§ **Consigna 1**
Reproduce la parte del fragmento que arranca con las palabras que contienen "Una vez acabado" y cierra con "tiempo un poco.", pero cambia "monstruo" por "dragón".
§ **Consigna 2**
Según el fragmento, ¿cuántas páginas tiene la novela 2666?

§ **Fragmento**
◇ ◇ ◇ ◇

Diario de un lector: de Los detectives salvajes a 2666, parte I

Ésta es la historia de la lectura de un libro. Es también la historia de la memoria de la lectura de otro libro. Y la historia de la vida alrededor de esa lectura. Y una historia de juventud y de amistad.

El viernes de la semana pasada, en el café de una librería céntrica en Tallin, terminé de leer 2666 de Roberto Bolaño. Mientras daba vuelta a las últimas páginas, sentí de pronto una fuerte tensión. La misma tensión que empieza a atenazar el cuerpo cuando uno está en una montaña rusa, subiendo a través del rechinar mecánico a sabiendas de que se acerca la caída final. Me levanté de mi asiento y me puse a dar vueltecitas como recluso alrededor de mi silla, sin importarme en lo más mínimo lo que los otros comensales pudiesen pensar de mí.

Una vez acabado me quedé callado. Muy callado. F, quien estaba en la misma mesa trabajando: “¿Y…? ¿Te gustó?”. La miré desorientado sin saber qué responder. Ella no tenía manera de saberlo, pero me parecía que esa pregunta no aplicaba para este libro. Es un libro masivo, una novela de 1119 páginas, un monstruo de muchas cabezas que, yo sentía, seguía teniendo sus garras sobre mí. Balbuceé un poco y sólo atiné a decir: “Siento como si acabara de correr un maratón y también como si me hubieran atropellado”.

Pero habrá que volver en el tiempo un poco.

◇ ◇ ◇ ◇

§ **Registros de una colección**
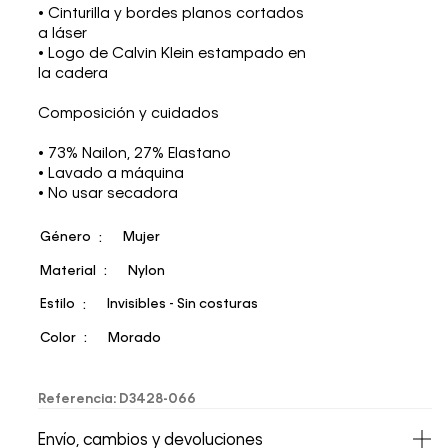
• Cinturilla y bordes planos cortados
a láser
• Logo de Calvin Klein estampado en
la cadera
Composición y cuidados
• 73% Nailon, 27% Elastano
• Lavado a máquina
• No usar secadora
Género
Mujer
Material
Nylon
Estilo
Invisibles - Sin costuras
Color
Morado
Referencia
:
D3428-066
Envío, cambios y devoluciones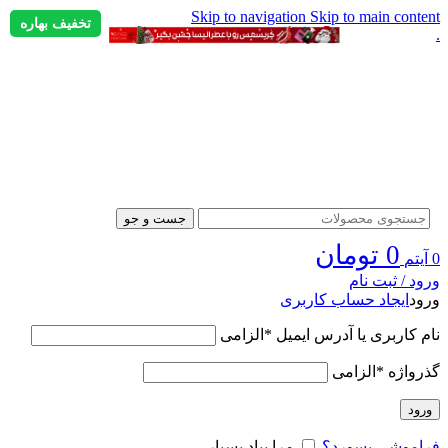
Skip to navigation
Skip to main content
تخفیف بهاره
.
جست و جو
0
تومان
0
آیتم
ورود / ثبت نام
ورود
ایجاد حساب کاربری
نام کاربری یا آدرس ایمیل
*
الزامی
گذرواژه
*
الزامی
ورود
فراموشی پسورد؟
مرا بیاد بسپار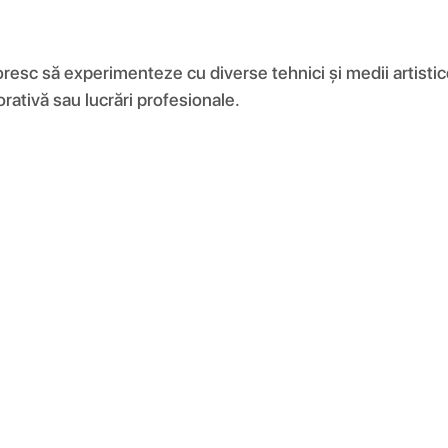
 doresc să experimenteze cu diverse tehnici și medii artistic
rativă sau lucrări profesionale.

◇ ◇ ◇ ◇

§ **Respuesta 1**
Una vez acabado me quedé callado. Muy callado. F, quien estaba en la misma mesa trabajando: “¿Y…? ¿Te gustó?”. La miré desorientado sin saber qué responder. Ella no tenía manera de saberlo, pero me parecía que esa pregunta no aplicaba para este libro. Es un libro masivo, una novela de 1119 páginas, un dragón de muchas cabezas que, yo sentía, seguía teniendo sus garras sobre mí. Balbuceé un poco y sólo atiné a decir: “Siento como si acabara de correr un maratón y también como si me hubieran atropellado”.

Pero habrá que volver en el tiempo un poco.

§ **Respuesta 2**
1119 páginas.